By Ariana Eunjung Cha
Washington Post Staff Writer
Thursday, September 30, 2010; A1
J.P. Morgan Chase, one of the nation's leading banks, announced Wednesday that it will freeze foreclosures in about half the country because of flawed paperwork, a move that Wall Street analysts said will pressure the rest of the industry to follow suit.
The bank's decision will affect 56,000 borrowers in 23 states where allegations of forged documents and signatures and other similar problems are being used to try to overturn court-ordered evictions. Yet the impact may be much broader, given J.P. Morgan's stature in the industry. If other banks adopt the same approach, the foreclosure process in many parts of the country will grind to a halt.
Officials at Fitch Ratings, a credit-rating firm that measures the health of companies, said the "defects" found in foreclosure documents at J.P. Morgan are industry-wide. Underscoring that concern, Fitch said it is considering whether to lower the grades it gives to the mortgage servicing divisions of the nation's largest lenders.
"Over the next few weeks, we expect to see more and more companies come out with similar announcements," said Diane Pendley, a managing director at Fitch.
The paperwork problems at J.P. Morgan mirror those uncovered last week at another large mortgage lender, Ally Financial. But J.P. Morgan's decision is expected to have a much greater effect on the industry because it is held in high regard by its peers. By contrast, Ally, formerly known as GMAC, is still under the cloud of a $17 billion federal bailout package that it has been unable to pay back.
Both firms are investigating whether foreclosure files were improperly assembled, and whether their employees failed to review the documents even as they signed off on them. A growing number of homeowners - even those who missed their mortgage payments - are now scrambling to challenge the proceedings, weighing down an already overburdened court system.
J.P. Morgan had declined to address the matter until Wednesday. But in a sworn deposition, one of the bank's employees, Beth Ann Cottrell, admitted that she and her team signed off on about 18,000 foreclosures a month without checking whether they were justified.
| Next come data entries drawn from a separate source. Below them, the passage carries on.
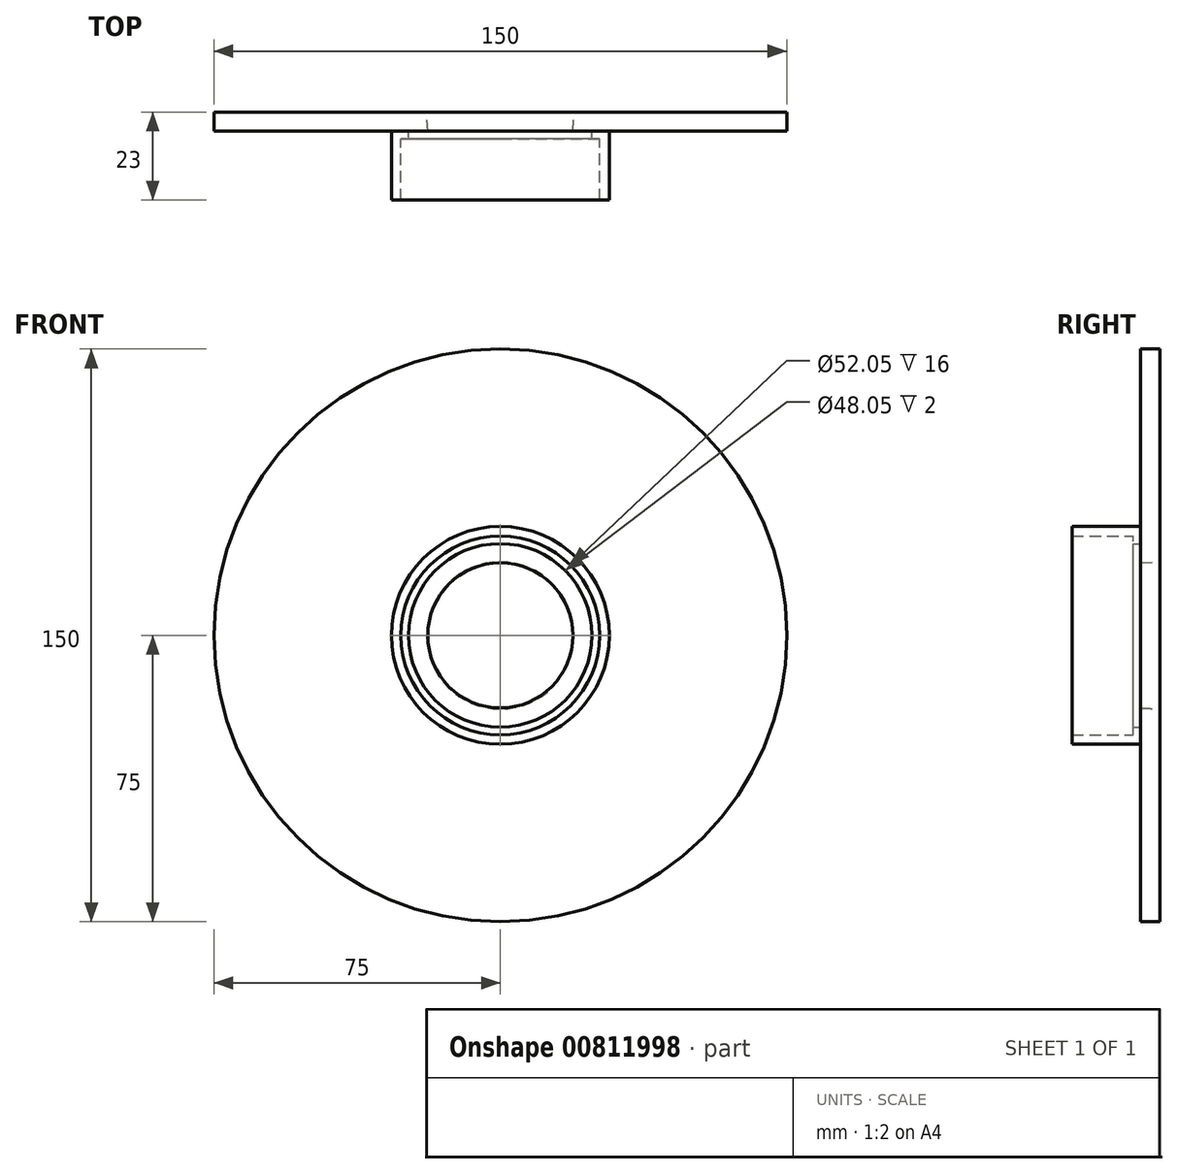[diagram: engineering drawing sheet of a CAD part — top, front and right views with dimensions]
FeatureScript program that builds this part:
annotation { "Feature Type Name" : "Feature", "Feature Type Description" : "" }
export const myFeature = defineFeature(function(context is Context, id is Id, definition is map)
    precondition{}
    {
        {
            var Q0;
            Q0=qCreatedBy(makeId("Front.planeOp"),FACE);
            var sketch = newSketch(context, id + "F0", { "sketchPlane" : qUnion([Q0])});
            skCircle(sketch, "E0", {"center": v(0, 0) * mm, "radius": 75 * mm});
            skSolve(sketch);
        }
        {
            var Q0;
            Q0 = qSketchRegion(id + "F0", true);
            extrude(context, id + "F1", {"entities" : qUnion([Q0]), "depth" : 5 * mm, "offsetDistance" : 25 * mm});
        }
        {
            var Q0;
            Q0=makeQuery(id+"F1.opExtrude","CAP_FACE",FACE,{"disambiguationData":[OSD([sQuery(id+"F0.wireOp",EDGE,"E0")])],"isStart":false});
            var sketch = newSketch(context, id + "F2", { "sketchPlane" : qUnion([Q0])});
            skCircle(sketch, "E1", {"center": v(0, 0) * mm, "radius": 19 * mm});
            skSolve(sketch);
        }
        {
            var Q0;
            Q0=makeQuery(id+"F2.imprint","IMPRINT",FACE,{"disambiguationData":[TD([[makeQuery(id+"F2.imprint","IMPRINT",EDGE,{"derivedFrom":sQuery(id+"F2.wireOp",EDGE,"E1")}),1.0]])]});
            extrude(context, id + "F3", {"entities" : qUnion([Q0]), "operationType" : NewBodyOperationType.REMOVE, "endBound" : BoundingType.UP_TO_NEXT, "oppositeDirection" : true, "depth" : 25 * mm, "offsetDistance" : 25 * mm, "hasDraft" : true, "draftAngle" : 3 * degree});
        }
        {
            var Q0;
            Q0=makeQuery(id+"F1.opExtrude","CAP_FACE",FACE,{"disambiguationData":[OSD([sQuery(id+"F0.wireOp",EDGE,"E0")])],"isStart":false});
            var sketch = newSketch(context, id + "F4", { "sketchPlane" : qUnion([Q0])});
            skCircle(sketch, "E2", {"center": v(0, 0) * mm, "radius": 26.02 * mm});
            skCircle(sketch, "E3", {"center": v(0, 0) * mm, "radius": 28.52 * mm});
            skSolve(sketch);
        }
        {
            var Q0;
            Q0=makeQuery(id+"F4.imprint","IMPRINT",FACE,{"disambiguationData":[TD([[makeQuery(id+"F4.imprint","IMPRINT",EDGE,{"derivedFrom":sQuery(id+"F4.wireOp",EDGE,"E2")}),-1.0]])]});
            extrude(context, id + "F5", {"entities" : qUnion([Q0]), "operationType" : NewBodyOperationType.ADD, "depth" : 18 * mm, "offsetDistance" : 25 * mm});
        }
        {
            var Q0;
            Q0=makeQuery(id+"F5.boolean.opBoolean","SPLIT",FACE,{"disambiguationData":[TD([makeQuery(id+"F3.boolean.opBoolean","COPY",FACE,{"derivedFrom":makeQuery(id+"F3.opExtrude","SWEPT_FACE",FACE,{"disambiguationData":[OSD([sQuery(id+"F2.wireOp",EDGE,"E1")])]})})])],"derivedFrom":makeQuery(id+"F1.opExtrude","CAP_FACE",FACE,{"disambiguationData":[OSD([sQuery(id+"F0.wireOp",EDGE,"E0")])],"isStart":false})});
            var sketch = newSketch(context, id + "F6", { "sketchPlane" : qUnion([Q0])});
            skCircle(sketch, "E4", {"center": v(0, 0) * mm, "radius": 26.02 * mm});
            skCircle(sketch, "E5", {"center": v(0, 0) * mm, "radius": 24.02 * mm});
            skSolve(sketch);
        }
        {
            var Q0;
            Q0=makeQuery(id+"F6.imprint","IMPRINT",FACE,{"disambiguationData":[TD([[makeQuery(id+"F6.imprint","IMPRINT",EDGE,{"derivedFrom":sQuery(id+"F6.wireOp",EDGE,"E4")}),1.0]])]});
            var Q1;
            Q1=sQuery(id+"F6.wireOp",EDGE,"E4");
            var Q2;
            Q2=sQuery(id+"F6.wireOp",EDGE,"E5");
            extrude(context, id + "F7", {"entities" : qUnion([Q0]), "operationType" : NewBodyOperationType.ADD, "surfaceEntities" : qUnion([Q1, Q2]), "depth" : 2 * mm, "offsetDistance" : 25 * mm});
        }
    });
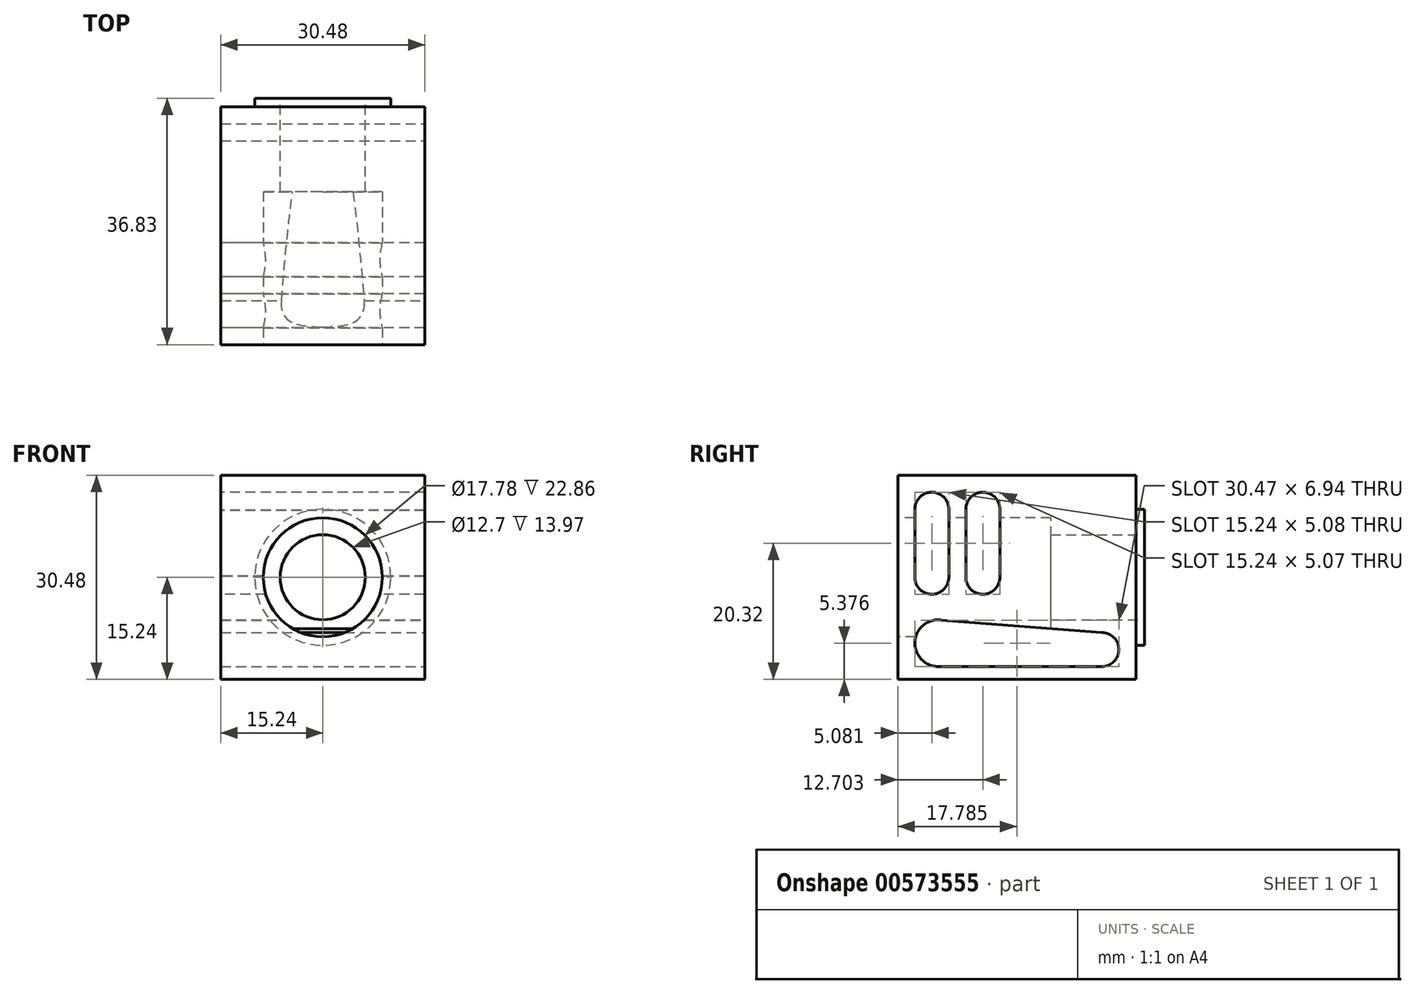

J.P. Morgan spokesman Tom Kelly said Wednesday that the firm "does not expect to find any factual problems or that customers have been harmed, but if we do find any cases we will take appropriate action."
In addition to the measures that private lenders have taken, four states - California, Colorado, Connecticut and Illinois - have called for a moratorium on all foreclosures initiated by Ally, while attorneys general in seven other states have opened civil or criminal investigations related to flawed foreclosures.
Even as the extent of the problems has become more apparent, the Treasury Department has declined to answer specific questions about the matter since it surfaced last week.
On Wednesday, Treasury spokesman Mark Paustenbach said that officials have been in touch with Ally and that they expect it to take "prompt action to correct any errors." He added that the agency is "monitoring their progress."
Treasury officials raised the issue personally with Ally chief executive Michael Carpenter during a recent meeting, according to an administration official.
Yet the agency's response has frustrated some consumer advocates. A few lawmakers have also called for investigations of whether homeowners are being improperly removed from their homes.
Sen. Al Franken (D-Minn.) said Wednesday that the Treasury Department and relevant federal agencies should begin their own inquiry.
"With millions of families losing their homes, it's inexcusable for companies like Ally to be this patently negligent," he said. "I want the federal government to hold Ally accountable and ensure that homeowners who wrongly received foreclosure get the compensation they deserve."
Ira Rheingold, director of the National Association of Consumer Advocates, criticized the Treasury Department, saying it has not been forthcoming about what actions it is taking to the remedy the situation.
The agency has been "protecting servicers and investors and doing what is minimally possible to help homeowners," he said.
Other consumer advocates say administration officials face a no-win situation. If they determine there is no reason to take action, they may be criticized for not helping homeowners. But taking extreme measures such as calling for a national moratorium on foreclosures could hurt the economy and damage the housing market.
Mark Zandi, chief economist for Moodys.com, said that, in the worst-case scenario, the document-processing problems could lengthen the foreclosure process from three years to as long as a decade, especially if homeowners use the flawed paperwork to appeal their evictions.
The long holdup could have "macroeconomic consequences" as a destabilizing force on housing prices. Banks could become more unwilling to extend credit to households or to small-business owners who use homes as collateral. And investors who had been keeping home prices propped up by buying foreclosures may stop and never come back.
He added, however, that it is still an open question how the courts will handle the paperwork problems.
Ally officials on Wednesday declined to comment on any ongoing or potential investigations, but they have said that they are confident that "the processing errors did not result in any inappropriate foreclosures."
Company officials have declined to disclose how many loans may be affected and how much remedying the issue might cost, but spokeswoman Gina Proia said the firm "does not anticipate significant adverse effect on Ally related to this matter."